Hansine Pouline Andræ née Schack (1817–1898) was an early Danish feminist who proposed changes to Denmark's marriage liturgy for the benefit of women. Her diaries (1854–58), reflecting her opinions on politics and parliamentary debates, provide a precious historical account of the times. They were published by her son Poul Andræ in three volumes from 1914 to 1920.

==Biography==
Born on 5 April 1817 in Sengeløse to the west of Copenhagen, Hansine Pouline Schack was the daughter of Nicolai Clausen Schack (1781–1844), a provost, and Tagea Dorothea Erasmi (1785–1841). She was educated at Miss Zeuthen's girls boarding school until her father was appointed parish priest of Copenhagen's Church of Our Saviour in 1833. In 1842, she married the mathematician and politician Carl Christoffer Georg Andræ.

In the evenings, before going to bed, she recorded her opinions and impressions of political life in what became the diaries which were later published as Geheimeraadinde Andræs politiske Dagbøger. These reflected her husband's contacts and discussions with liberal politicians such as Andreas Frederik Krieger and Carl Christian Hall. Her accounts also commented on the proceedings of the Danish parliament, which she frequently attended, and the comments her husband made on his political negotiations. In his book on Kirkegaard in Golden Age Denmark, Bruce Kirmmse qualifies her as "very intelligent and politically shrewd". However, unlike her sister Marie Rovsing and her niece Tagea Johansen, she was not an open activist despite her firm feminist ideas. In 1879, she wrote to the women's rights activist Severine Casse (1805–98) in connection with a proposal from the Danish Women's Society to change the Church of Denmark's marriage ritual.
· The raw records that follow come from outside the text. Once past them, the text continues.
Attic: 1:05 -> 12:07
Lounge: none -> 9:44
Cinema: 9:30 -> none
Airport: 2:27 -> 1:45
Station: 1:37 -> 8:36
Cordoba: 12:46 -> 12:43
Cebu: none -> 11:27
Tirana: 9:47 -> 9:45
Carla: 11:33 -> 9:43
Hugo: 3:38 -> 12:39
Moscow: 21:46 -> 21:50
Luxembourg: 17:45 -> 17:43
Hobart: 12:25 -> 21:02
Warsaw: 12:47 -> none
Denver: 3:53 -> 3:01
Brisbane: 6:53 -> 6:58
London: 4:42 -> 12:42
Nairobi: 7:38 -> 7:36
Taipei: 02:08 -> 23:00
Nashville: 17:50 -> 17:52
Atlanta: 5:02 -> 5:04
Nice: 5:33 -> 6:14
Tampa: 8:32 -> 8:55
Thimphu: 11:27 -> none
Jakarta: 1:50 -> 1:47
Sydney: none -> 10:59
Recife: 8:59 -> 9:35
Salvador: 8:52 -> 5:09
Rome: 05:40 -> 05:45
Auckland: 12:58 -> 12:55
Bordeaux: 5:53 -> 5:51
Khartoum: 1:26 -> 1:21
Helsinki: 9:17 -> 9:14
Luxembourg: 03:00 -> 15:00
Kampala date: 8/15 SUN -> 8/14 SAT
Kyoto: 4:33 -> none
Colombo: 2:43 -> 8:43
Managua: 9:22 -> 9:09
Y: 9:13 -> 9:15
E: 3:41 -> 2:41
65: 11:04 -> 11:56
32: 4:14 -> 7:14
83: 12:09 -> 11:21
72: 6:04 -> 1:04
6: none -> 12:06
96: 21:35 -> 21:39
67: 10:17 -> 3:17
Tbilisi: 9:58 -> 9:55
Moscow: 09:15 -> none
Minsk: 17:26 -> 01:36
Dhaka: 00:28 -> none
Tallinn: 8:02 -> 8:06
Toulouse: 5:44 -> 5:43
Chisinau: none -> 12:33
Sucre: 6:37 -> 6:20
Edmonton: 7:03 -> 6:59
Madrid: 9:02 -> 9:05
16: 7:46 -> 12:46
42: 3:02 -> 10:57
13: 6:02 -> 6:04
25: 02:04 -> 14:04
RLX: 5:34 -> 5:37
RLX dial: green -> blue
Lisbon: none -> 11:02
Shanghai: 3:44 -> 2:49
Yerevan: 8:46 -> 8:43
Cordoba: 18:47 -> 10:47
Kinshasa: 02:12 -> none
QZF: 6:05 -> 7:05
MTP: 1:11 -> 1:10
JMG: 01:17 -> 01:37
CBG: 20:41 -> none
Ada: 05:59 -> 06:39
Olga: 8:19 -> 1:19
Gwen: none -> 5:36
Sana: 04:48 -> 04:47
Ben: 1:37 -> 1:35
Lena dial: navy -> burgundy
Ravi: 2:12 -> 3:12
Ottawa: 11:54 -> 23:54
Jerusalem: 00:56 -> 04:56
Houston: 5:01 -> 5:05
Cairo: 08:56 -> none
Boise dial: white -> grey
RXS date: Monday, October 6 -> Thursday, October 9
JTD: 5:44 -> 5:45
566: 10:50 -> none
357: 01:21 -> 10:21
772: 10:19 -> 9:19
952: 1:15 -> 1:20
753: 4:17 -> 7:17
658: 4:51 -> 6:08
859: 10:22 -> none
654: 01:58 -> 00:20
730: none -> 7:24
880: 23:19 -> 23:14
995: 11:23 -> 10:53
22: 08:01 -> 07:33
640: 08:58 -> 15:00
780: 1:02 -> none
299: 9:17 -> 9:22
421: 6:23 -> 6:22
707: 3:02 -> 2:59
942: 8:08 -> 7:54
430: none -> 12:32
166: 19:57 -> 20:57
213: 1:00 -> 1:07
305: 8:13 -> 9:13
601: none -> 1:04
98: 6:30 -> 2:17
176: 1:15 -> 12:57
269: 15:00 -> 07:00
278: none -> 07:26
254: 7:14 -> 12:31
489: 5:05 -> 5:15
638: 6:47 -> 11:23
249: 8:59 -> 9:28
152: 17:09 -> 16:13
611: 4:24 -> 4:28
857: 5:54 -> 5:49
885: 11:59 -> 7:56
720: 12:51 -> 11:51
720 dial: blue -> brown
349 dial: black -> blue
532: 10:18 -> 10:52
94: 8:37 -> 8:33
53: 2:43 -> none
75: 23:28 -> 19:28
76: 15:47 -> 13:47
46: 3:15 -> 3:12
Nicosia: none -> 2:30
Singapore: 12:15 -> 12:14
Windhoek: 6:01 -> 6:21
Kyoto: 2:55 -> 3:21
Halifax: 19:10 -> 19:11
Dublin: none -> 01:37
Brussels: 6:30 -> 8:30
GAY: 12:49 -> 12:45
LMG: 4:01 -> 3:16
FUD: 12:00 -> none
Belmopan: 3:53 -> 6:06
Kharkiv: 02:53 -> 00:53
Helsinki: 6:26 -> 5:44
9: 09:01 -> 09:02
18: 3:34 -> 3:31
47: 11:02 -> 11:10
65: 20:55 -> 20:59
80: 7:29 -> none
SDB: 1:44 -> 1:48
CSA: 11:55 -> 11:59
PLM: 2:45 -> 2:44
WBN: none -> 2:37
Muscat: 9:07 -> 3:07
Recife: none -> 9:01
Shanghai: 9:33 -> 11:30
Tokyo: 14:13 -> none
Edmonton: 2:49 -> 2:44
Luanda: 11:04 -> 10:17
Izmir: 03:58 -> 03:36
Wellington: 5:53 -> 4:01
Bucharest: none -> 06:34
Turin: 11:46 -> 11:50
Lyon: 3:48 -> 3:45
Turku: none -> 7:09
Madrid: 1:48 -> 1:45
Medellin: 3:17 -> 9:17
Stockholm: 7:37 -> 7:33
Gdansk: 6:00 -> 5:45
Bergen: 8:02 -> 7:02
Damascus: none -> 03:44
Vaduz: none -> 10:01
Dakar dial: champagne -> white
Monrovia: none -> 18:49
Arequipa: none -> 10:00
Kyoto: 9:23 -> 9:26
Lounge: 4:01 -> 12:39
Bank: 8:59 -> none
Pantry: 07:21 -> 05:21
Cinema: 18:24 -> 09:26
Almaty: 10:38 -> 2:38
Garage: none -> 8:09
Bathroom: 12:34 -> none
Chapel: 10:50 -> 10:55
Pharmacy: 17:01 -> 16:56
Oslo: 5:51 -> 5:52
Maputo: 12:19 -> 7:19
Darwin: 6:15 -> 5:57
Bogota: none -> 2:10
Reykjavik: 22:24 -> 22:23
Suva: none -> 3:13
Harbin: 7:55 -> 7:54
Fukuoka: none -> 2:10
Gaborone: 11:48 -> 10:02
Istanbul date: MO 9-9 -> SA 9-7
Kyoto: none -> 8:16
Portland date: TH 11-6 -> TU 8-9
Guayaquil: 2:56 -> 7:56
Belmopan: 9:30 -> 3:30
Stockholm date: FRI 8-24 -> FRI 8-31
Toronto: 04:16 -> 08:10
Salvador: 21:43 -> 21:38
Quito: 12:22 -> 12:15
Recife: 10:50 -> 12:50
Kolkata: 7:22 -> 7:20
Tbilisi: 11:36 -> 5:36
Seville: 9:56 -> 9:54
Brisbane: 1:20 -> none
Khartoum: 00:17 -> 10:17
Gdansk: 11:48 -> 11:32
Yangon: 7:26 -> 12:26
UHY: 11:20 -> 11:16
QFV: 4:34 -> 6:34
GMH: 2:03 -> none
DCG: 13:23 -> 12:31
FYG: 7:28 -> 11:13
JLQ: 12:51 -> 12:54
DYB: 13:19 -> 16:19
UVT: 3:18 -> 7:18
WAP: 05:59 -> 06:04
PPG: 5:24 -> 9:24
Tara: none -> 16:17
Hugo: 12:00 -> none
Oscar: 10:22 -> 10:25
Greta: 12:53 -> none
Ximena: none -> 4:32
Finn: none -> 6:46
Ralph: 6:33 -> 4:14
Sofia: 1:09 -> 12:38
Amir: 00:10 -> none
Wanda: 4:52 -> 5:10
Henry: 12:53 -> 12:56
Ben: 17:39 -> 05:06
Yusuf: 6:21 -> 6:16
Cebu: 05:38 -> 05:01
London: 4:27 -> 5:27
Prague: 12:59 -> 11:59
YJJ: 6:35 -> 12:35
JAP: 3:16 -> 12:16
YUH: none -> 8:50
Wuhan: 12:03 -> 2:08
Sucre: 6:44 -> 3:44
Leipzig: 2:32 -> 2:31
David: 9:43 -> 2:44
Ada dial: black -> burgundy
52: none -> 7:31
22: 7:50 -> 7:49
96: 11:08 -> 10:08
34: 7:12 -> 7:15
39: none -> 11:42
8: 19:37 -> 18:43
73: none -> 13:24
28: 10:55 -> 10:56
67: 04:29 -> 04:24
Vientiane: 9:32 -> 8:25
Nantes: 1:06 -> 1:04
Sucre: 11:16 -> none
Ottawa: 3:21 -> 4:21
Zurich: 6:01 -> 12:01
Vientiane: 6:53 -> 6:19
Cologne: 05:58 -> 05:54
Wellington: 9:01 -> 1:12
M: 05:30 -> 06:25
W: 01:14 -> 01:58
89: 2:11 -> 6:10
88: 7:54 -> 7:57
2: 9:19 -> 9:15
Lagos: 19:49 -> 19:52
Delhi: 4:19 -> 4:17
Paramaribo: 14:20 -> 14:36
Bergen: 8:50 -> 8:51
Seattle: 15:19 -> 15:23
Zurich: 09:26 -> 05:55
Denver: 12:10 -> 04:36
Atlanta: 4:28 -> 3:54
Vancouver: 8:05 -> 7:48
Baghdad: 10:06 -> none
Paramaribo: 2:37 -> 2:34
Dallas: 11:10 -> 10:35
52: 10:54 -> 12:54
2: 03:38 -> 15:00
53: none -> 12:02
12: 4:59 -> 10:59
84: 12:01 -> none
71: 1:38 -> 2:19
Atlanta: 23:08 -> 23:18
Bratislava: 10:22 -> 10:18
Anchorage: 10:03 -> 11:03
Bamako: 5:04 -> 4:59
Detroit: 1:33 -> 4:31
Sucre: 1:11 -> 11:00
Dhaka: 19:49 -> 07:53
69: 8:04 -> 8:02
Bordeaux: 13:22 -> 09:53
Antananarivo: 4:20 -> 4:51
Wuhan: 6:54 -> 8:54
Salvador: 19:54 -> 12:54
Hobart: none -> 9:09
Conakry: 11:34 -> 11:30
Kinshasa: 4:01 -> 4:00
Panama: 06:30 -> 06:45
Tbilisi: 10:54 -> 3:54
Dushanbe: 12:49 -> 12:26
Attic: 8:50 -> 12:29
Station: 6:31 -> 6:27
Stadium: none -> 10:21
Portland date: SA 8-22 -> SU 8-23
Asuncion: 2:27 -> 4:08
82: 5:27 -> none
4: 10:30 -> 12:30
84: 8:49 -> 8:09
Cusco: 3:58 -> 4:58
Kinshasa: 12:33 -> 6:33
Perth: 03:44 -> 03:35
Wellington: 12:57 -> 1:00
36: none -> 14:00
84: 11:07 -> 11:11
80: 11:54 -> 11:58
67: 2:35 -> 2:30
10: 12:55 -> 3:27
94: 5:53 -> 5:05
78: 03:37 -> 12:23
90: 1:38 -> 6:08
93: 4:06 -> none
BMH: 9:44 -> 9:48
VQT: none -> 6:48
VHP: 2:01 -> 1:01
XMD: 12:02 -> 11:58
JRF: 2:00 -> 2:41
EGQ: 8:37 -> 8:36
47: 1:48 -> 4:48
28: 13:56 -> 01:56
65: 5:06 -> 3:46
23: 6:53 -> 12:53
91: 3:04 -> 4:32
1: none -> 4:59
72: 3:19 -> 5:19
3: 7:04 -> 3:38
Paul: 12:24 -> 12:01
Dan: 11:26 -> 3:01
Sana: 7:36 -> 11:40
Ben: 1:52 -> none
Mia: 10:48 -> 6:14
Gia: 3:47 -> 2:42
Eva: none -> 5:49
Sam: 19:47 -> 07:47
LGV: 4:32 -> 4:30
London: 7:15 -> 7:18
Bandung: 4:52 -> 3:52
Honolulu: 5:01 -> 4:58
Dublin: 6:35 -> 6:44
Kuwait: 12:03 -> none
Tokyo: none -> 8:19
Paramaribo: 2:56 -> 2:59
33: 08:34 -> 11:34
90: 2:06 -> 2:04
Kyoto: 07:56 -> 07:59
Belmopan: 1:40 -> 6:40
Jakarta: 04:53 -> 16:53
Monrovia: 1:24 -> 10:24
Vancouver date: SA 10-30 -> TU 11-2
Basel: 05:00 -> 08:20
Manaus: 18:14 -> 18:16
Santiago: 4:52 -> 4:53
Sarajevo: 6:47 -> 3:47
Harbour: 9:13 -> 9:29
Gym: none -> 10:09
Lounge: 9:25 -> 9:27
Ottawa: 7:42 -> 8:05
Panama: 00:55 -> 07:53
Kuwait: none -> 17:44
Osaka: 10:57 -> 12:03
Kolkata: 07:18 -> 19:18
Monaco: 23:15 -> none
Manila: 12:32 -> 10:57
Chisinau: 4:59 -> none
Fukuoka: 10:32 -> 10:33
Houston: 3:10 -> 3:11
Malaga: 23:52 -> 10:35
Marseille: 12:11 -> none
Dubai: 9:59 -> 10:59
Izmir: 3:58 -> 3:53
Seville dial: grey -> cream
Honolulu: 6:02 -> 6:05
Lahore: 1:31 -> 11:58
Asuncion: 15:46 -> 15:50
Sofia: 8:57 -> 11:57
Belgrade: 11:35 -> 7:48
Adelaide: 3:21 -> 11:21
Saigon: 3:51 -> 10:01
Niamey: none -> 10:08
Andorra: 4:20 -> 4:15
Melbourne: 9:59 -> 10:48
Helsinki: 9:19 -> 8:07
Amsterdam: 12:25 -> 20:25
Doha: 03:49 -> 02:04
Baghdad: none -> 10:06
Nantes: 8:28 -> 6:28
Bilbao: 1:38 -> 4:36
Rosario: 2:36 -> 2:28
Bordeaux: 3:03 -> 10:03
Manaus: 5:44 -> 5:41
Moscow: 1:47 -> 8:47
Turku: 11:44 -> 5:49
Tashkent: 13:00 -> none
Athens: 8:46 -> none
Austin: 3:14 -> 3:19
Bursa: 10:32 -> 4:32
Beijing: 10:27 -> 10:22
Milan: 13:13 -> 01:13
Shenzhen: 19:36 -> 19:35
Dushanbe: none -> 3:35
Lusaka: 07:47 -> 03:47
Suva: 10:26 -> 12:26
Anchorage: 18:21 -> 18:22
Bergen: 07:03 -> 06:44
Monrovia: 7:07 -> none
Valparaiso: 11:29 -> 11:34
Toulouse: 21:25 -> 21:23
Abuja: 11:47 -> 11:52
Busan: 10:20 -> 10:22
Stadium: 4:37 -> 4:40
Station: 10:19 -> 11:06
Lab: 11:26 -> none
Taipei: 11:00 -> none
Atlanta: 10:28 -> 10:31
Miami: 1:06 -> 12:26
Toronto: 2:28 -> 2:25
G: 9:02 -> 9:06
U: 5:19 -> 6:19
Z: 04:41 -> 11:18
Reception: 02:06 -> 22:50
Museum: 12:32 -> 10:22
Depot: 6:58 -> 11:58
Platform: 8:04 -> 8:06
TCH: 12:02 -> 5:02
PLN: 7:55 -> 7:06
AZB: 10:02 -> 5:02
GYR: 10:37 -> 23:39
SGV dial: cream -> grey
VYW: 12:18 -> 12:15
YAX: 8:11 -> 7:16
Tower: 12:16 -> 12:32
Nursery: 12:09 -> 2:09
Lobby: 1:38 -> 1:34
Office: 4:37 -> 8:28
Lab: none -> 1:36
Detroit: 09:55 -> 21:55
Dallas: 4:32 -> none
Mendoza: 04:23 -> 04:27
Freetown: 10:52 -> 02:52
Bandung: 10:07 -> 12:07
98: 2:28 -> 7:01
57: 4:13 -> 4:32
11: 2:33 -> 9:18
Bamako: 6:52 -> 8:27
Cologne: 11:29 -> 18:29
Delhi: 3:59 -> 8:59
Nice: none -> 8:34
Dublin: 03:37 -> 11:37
Andræ called for a revision which would reduce the number of times a woman had to promise obedience to her husband to just one, writing: "What is the difference between having to say 'yes' once or ten times?... It seems to me that when women push for a change in the ritual, they should call for the removal of any reference to submissiveness." She did in fact live to see changes along these lines shortly before her death.

Hansine Andræ suffered a stroke in 1892 and died on 17 March 1898 in Copenhagen. She is buried in Assistens Cemetery.